All this is very different in the Greek apologies (above, Ch. 5). They operate largely without reference to Rome, even in the case of Justin, who is supposed to have been writing in Rome itself.

Tertullian and Minucius Felix, like Arnobius and Lactantius later (below, Ch. 9), treat critique of Rome as fundamental to their project, though Tertullian sets this critique firmly in the particular cultural matrix of Carthage: for example, in On the Philosopher’s Cloak he starts from the once traditional dress of the Carthaginians (and their neighbours in Africa), still used in their local cult of Aesculapius (I). As Rives’s book on Carthage shows, this focus would have been immediately familiar and telling to a contemporary Western audience. The differences between the Latin and Greek apologies surely derive from profound differences in the nature of Eastern as against Western culture under the empire.

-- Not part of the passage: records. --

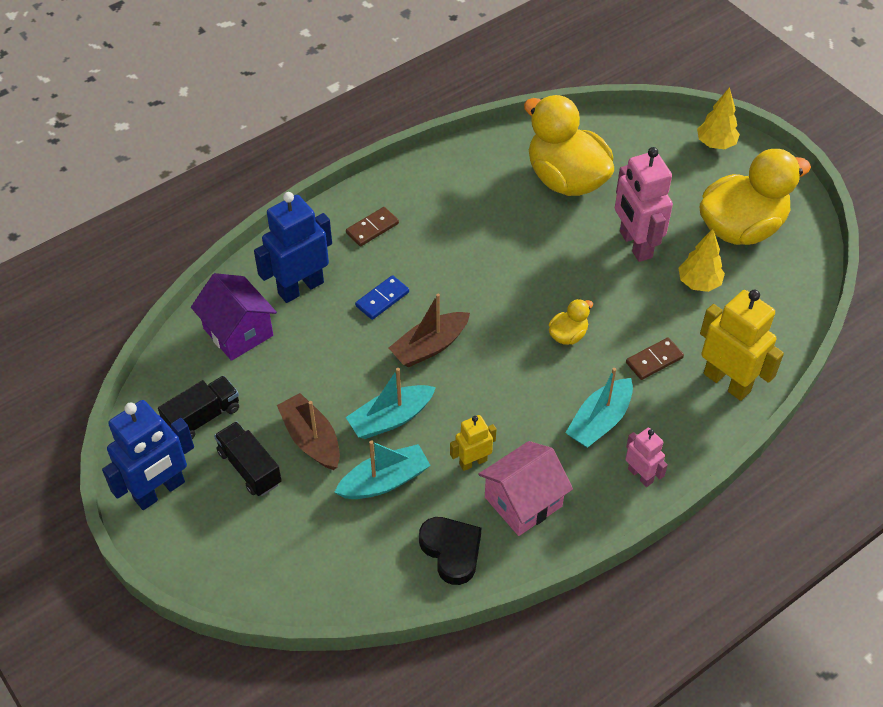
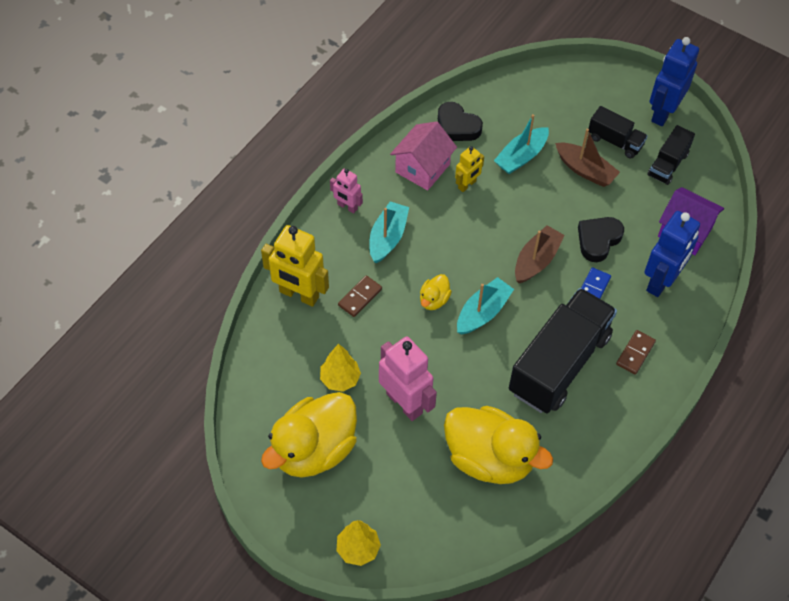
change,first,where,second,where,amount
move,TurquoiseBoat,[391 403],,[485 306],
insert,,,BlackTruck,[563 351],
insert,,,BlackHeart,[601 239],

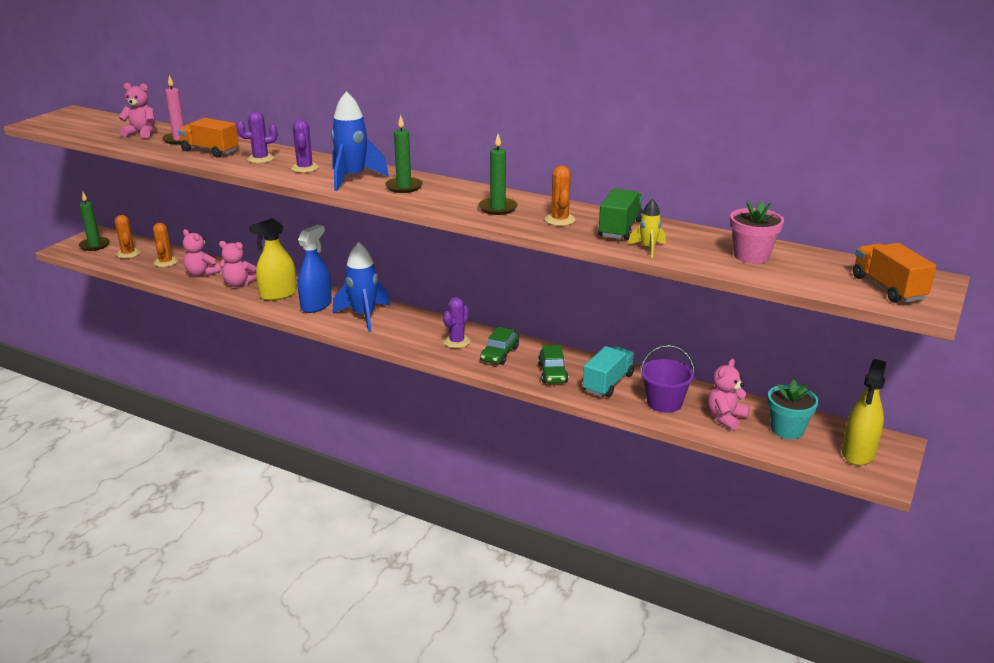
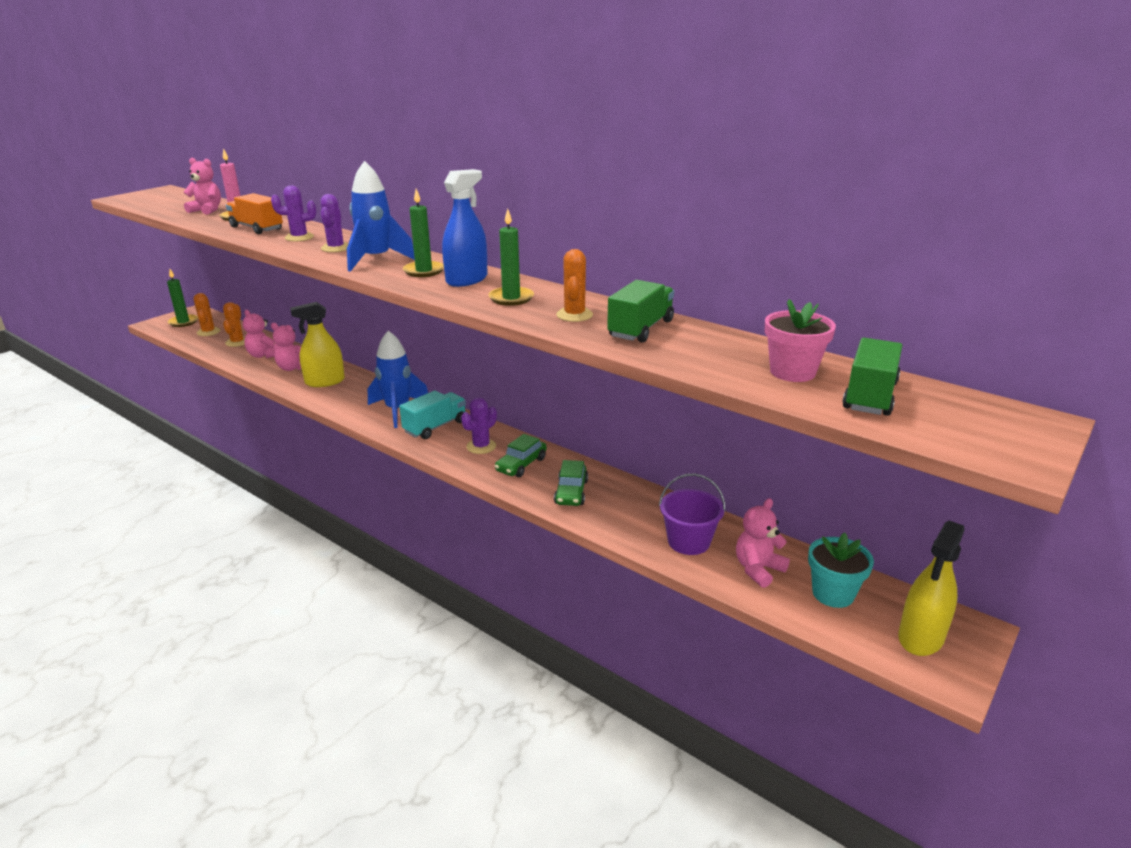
change,first,where,second,where,amount
move,BlueSprayBottle,[315 269],,[465 228],
move,TurquoiseTruck,[609 371],,[432 414],
delete,YellowRocket,[647 228],,,
delete,OrangeTruck,[894 273],,,
insert,,,GreenTruck,[872 376],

The focus on Rome shared by the Latin authors conceals some differences of emphasis in their attitude to contemporary culture. Octavius’ speech in Minucius Felix sought to draw together the positive strands in pagan poetry (Virgil) and philosophy (Stoicism) that supported the Christian view of a unique and providential god (17—19). (In this he may have been influenced by Justin’s rather similar ambition.) And of course the treatise moves at the end to the conversion of the pagan Caecilius. Tertullian, on the other hand, is at first sight much more exclusivist. In To the Gentiles and Apology he does not have much if anything positive to say about the positive contributions of pagan thought. However, there is another sense in which he does seek to build bridges between paganism and Christianity. Recall the tactic of On the Evidence of the Soul: the treatise rejects the two obvious approaches of defending Christianity by finding pagan predecessors and of attacking pagan differences from Christianity. Instead, it presents the human soul as an impartial authority, neither pagan nor Christian. And in On the Philosopher’s Cloak he uses arguments that an educated pagan could have accepted to suggest that conversion to Christianity was the next logical step to take. Even in To the Gentiles and Apology he is placatory in down-playing the novelty of Christianity (except Apology, 37. 4) and in stressing its antiquity (To the Gentiles, 2. 2. 5; Apology, 19). Even pagans, with their commitment to traditionalism, were innovative in their customs, and laws too were capable of progress. Whereas Cyprian held a gloomy view according to which natural disasters were due to the fact that the world was growing old and weary, Tertullian upheld the possibility of progress. The Christians were the real upholders of Truth; they were responsible for the ending of natural disasters; and the empire was secure because the emperor held power from the Christian god. The path was open for a reconciliation of Christianity and Rome.